Voici ce qui m'est souvent arrivé: le doute s'élevait en mon âme sur la vérité de ce qui m'avait été dit, non pas au moment où les paroles m'étaient adressées, cela étant impossible, mais lorsque ce moment était déjà loin de moi, en sorte queje craignais alors d'avoir été victime de l'illusion; et longtemps après, je voyais s'accomplir ce qui m'avait été annoncé. Le Seigneur, en effet, imprime ses paroles de telle sorte dans la mémoire qu'elles ne peuvent s'en effacer, tandis que les paroles venues de notre esprit, semblables à un premier mouvement de la pensée, passent et s'oublient. Les paroles divines sont quelque chose de réel et de subsistant; et si parfois, avec le temps, on en oublie quelque détail, du moins on n'en perd pas totalement la mémoire, à moins qu'il ne se soit écoulé un intervalle fort considérable, ou qu'il s'agisse de paroles de tendresse ou d'instruction; car pour celles qui renferment une prophétie, je ne crois pas qu'elles puissent s'oublier, et il ne m'est jamais arrivé d'en perdre le souvenir, quoique j'aie fort peu de mémoire.

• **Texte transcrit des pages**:
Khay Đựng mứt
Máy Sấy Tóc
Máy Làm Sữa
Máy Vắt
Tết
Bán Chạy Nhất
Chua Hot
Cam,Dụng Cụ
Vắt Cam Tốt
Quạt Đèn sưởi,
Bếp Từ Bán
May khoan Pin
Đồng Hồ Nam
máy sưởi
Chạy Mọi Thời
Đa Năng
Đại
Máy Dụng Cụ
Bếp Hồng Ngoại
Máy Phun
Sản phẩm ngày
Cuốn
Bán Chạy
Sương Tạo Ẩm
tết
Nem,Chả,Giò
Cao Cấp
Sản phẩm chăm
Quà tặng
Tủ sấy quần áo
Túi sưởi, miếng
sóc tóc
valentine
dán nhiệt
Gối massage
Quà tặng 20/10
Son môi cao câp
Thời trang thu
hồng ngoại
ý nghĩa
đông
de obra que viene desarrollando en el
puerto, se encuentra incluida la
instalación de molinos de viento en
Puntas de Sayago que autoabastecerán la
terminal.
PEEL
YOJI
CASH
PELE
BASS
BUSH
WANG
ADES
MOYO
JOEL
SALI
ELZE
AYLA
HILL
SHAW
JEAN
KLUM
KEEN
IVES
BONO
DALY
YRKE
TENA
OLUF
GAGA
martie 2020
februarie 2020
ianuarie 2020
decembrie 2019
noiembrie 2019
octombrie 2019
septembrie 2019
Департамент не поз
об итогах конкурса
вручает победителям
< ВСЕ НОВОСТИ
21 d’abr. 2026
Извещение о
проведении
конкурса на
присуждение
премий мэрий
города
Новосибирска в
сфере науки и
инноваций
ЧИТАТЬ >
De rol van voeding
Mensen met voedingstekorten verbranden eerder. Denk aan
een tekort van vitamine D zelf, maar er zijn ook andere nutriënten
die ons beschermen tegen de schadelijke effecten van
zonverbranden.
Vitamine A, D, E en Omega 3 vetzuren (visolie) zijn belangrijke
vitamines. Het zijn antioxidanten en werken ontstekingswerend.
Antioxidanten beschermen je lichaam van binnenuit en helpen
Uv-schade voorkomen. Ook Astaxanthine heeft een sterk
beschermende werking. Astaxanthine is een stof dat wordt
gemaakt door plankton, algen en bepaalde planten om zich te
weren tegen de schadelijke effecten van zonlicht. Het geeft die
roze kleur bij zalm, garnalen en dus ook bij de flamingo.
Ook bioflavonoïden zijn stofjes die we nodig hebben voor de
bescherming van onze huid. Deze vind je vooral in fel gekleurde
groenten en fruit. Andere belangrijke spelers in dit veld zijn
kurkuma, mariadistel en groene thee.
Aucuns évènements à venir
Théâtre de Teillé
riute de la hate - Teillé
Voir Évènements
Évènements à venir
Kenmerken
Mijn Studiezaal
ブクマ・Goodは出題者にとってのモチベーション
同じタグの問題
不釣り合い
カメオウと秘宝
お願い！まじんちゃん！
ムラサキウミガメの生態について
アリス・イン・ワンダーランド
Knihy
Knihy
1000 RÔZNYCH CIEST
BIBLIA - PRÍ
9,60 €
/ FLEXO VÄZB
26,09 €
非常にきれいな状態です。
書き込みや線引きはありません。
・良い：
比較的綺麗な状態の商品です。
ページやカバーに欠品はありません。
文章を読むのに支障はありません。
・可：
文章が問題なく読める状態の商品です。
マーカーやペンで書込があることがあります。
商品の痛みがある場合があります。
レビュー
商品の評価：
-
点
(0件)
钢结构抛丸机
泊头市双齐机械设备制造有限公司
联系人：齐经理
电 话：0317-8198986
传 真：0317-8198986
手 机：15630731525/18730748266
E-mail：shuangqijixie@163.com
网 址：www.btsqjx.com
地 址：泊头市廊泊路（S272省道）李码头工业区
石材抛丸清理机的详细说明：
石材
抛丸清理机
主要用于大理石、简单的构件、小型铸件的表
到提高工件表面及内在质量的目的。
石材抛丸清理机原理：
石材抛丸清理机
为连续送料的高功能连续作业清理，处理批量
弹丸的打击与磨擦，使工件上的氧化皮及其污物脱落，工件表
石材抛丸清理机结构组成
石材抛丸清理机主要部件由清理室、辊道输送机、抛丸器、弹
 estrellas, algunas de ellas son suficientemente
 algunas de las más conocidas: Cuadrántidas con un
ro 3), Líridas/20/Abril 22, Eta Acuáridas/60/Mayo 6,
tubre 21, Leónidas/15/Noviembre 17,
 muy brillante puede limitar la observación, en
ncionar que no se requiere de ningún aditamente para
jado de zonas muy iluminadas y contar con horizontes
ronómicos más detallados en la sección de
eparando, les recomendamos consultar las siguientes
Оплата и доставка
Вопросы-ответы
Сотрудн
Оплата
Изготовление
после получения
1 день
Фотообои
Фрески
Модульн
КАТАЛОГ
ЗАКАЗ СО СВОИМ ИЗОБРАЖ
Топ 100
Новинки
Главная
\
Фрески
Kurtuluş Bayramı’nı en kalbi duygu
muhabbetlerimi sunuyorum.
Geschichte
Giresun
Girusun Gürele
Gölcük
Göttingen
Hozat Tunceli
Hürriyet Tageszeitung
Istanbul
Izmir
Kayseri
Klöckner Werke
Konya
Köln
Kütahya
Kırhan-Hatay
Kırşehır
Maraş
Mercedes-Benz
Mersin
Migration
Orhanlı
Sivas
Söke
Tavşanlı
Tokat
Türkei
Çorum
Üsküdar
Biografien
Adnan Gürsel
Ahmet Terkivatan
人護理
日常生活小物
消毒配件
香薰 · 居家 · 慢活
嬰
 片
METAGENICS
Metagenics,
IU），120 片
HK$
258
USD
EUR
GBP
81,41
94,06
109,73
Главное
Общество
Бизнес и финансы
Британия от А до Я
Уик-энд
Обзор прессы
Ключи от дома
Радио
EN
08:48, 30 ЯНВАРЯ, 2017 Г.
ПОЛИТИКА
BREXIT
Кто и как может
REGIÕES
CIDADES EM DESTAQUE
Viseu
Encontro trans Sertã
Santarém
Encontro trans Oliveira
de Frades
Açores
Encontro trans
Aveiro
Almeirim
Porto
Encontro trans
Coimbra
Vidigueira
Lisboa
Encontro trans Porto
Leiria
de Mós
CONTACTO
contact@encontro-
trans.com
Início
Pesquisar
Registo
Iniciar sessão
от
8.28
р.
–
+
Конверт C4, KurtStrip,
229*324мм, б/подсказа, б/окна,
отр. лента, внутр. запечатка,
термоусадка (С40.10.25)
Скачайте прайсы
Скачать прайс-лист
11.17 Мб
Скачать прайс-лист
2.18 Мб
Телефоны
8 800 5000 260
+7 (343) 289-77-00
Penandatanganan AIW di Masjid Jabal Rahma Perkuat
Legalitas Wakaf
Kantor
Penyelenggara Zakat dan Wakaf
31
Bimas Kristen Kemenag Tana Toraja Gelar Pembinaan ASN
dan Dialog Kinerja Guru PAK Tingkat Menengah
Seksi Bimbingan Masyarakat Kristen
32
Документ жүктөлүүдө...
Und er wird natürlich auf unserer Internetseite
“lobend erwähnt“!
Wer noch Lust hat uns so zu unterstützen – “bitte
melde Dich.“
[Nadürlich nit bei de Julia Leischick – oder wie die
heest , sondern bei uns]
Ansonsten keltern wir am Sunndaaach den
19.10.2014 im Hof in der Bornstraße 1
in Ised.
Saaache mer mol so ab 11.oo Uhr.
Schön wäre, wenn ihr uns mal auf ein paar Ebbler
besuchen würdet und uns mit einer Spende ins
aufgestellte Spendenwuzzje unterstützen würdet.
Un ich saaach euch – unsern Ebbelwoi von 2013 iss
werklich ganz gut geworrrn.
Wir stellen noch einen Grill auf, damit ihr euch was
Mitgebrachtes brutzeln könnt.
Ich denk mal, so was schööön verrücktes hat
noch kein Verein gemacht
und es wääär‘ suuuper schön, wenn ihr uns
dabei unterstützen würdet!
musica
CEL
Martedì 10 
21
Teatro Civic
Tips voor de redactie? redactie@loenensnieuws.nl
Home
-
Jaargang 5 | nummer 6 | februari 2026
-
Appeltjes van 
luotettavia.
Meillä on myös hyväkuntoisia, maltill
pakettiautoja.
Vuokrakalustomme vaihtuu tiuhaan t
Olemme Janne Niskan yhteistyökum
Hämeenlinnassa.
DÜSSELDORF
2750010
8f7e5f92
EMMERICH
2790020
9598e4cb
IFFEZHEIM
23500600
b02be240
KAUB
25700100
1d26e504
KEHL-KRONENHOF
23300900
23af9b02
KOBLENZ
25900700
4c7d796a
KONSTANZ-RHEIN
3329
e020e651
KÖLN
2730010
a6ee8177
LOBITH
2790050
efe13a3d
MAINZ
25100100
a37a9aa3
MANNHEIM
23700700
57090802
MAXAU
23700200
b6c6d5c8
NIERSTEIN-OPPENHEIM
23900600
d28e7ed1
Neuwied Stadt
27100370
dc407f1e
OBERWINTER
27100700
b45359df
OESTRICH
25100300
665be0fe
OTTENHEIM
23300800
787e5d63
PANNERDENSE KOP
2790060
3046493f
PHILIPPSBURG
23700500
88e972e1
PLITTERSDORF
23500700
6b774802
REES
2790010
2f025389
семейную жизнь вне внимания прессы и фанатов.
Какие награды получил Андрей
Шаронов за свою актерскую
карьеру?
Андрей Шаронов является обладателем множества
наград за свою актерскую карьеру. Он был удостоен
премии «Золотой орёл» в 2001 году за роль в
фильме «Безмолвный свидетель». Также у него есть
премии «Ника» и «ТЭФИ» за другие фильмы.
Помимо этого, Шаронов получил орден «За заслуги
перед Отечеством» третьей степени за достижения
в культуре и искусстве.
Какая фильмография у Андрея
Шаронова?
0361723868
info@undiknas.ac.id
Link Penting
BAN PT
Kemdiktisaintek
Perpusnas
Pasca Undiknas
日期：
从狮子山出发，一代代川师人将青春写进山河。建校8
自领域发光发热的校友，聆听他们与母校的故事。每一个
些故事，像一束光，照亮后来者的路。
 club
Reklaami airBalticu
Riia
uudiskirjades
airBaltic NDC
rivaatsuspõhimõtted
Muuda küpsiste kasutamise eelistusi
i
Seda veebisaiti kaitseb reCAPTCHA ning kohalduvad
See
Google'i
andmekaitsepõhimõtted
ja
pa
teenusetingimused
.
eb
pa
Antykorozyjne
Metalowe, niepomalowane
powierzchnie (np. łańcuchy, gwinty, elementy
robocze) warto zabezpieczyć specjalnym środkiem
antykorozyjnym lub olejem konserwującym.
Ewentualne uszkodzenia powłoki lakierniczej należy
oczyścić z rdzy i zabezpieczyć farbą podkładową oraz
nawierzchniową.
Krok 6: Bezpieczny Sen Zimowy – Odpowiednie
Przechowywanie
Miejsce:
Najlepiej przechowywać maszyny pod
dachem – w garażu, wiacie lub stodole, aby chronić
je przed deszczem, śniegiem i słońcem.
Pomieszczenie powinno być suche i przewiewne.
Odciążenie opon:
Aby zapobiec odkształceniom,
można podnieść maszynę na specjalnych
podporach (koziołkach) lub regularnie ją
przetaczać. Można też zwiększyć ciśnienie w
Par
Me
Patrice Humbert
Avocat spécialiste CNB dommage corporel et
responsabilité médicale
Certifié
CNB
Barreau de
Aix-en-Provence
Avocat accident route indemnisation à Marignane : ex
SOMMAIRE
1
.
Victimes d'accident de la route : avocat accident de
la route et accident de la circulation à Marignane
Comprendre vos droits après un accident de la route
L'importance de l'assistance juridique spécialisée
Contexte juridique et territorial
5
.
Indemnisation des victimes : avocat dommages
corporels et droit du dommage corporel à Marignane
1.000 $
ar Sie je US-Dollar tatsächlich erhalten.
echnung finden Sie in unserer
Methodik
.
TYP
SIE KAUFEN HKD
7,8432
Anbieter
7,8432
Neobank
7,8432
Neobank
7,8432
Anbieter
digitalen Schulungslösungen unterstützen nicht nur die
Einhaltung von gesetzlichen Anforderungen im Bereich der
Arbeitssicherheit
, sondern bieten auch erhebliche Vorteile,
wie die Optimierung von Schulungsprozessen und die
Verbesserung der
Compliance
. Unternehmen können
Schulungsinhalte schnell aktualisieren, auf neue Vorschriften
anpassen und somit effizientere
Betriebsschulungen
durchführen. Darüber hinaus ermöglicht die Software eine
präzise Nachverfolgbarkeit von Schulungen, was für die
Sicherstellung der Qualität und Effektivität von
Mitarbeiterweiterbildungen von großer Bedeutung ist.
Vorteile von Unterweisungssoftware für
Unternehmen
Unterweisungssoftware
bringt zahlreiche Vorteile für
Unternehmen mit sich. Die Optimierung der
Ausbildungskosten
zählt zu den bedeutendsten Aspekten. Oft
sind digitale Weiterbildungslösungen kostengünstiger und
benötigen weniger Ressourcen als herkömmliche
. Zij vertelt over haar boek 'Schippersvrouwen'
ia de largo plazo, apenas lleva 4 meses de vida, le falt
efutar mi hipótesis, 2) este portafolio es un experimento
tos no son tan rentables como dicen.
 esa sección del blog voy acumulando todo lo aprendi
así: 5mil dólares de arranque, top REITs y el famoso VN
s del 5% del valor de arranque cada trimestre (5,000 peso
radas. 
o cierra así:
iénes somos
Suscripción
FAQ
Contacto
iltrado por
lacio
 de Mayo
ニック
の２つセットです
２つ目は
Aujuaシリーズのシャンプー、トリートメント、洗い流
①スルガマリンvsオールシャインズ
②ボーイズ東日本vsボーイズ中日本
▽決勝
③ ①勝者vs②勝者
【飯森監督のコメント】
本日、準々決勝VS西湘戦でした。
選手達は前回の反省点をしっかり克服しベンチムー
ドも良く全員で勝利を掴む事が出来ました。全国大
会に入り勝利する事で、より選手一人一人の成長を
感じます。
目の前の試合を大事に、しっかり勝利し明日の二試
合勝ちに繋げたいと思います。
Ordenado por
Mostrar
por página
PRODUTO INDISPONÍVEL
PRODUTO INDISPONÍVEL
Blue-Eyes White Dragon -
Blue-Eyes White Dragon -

• **EXERCICES**:
A – Répondez à ces questions sur le texte consacré aux paroles divines.
(i) À quel moment le doute sur la vérité des paroles s'élevait-il ?
(ii) À quoi les paroles venues de notre esprit sont-elles comparées ?
(iii) Quelles paroles, d'après le texte, ne peuvent pas s'oublier ?
B – Poursuivez le texte sur les paroles divines à partir de sa dernière phrase.

• **RÉPONSES**:
A –
(i) Le doute s'élevait lorsque le moment où les paroles avaient été adressées était déjà loin, et non pendant ce moment.
(ii) Elles sont comparées à un premier mouvement de la pensée.
(iii) Ce sont les paroles qui renferment une prophétie.

B –
Ainsi, je le répète, à moins qu'une âme ne soit assez misérable pour feindre de plein gré, et dire qu'elle entend quand elle n'entend pas, ce qui serait fort mal, elle verra clairement quand c'est elle-même qui forme le discours et profère des paroles; ne pas le voir me semble impossible, surtout si elle a entendu Dieu lui parler une seule fois. Que si elle ne l'a pas entendu, elle pourra rester toute sa vie dans l'illusion, se figurant qu'on lui parle. J'avoue néanmoins que je ne conçois pas une pareille erreur. Car enfin, ou cette âme veut entendre, ou elle ne le veut pas. Si ce qu'elle entend la tourmente, si réellement elle ne veut rien entendre, soit pour échapper à mille craintes, soit pour beaucoup d'autres motifs qui lui font désirer la tranquillité dans l'oraison, pourquoi laisse-t-elle à son entendement la liberté de coordonner des raisonnements? Car il faut du temps pour cela. Quand c'est Dieu qui parle, en un instant sa parole nous instruit, et nous fait comprendre des choses que nous ne pourrions coordonner en un mois; quelques-unes sont telles que l'âme et l'entendement en demeurent tout étonnés. Voilà la vérité; et quiconque aura de ceci une connaissance expérimentale, verra que tout ce que j'ai dit est d'une exactitude parfaite. Je bénis Dieu de ce que j'ai su l'expliquer.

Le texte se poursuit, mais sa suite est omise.